• **Exercise requirements**
Each line below that holds the word "Credit" counts toward the answer; reply with the total number only.

[Records from a dataset]
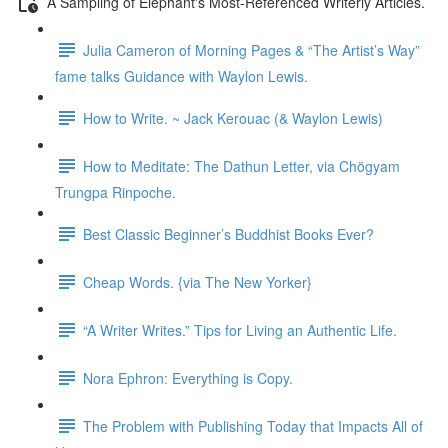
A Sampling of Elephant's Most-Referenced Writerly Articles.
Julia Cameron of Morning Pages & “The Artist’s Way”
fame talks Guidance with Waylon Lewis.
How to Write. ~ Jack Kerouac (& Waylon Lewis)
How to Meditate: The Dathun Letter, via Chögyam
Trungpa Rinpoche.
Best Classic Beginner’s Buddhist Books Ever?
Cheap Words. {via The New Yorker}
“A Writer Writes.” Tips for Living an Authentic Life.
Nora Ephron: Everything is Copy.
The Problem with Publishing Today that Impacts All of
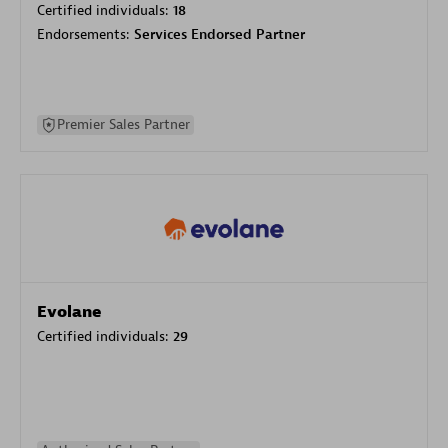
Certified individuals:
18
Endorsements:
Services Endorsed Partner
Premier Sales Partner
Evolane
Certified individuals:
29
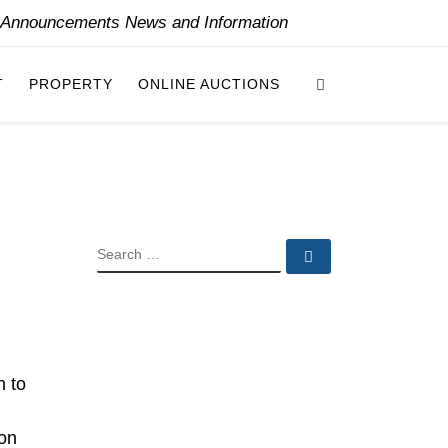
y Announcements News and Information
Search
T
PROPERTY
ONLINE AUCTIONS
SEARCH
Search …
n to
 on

==

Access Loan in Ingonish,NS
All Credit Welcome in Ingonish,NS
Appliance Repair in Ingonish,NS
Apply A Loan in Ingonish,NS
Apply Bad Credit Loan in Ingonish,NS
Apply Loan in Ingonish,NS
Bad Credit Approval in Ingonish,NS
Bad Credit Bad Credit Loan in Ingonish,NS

==

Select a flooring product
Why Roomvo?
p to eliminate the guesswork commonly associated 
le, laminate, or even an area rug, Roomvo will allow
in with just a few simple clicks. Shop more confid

• **Result for this exercise**
4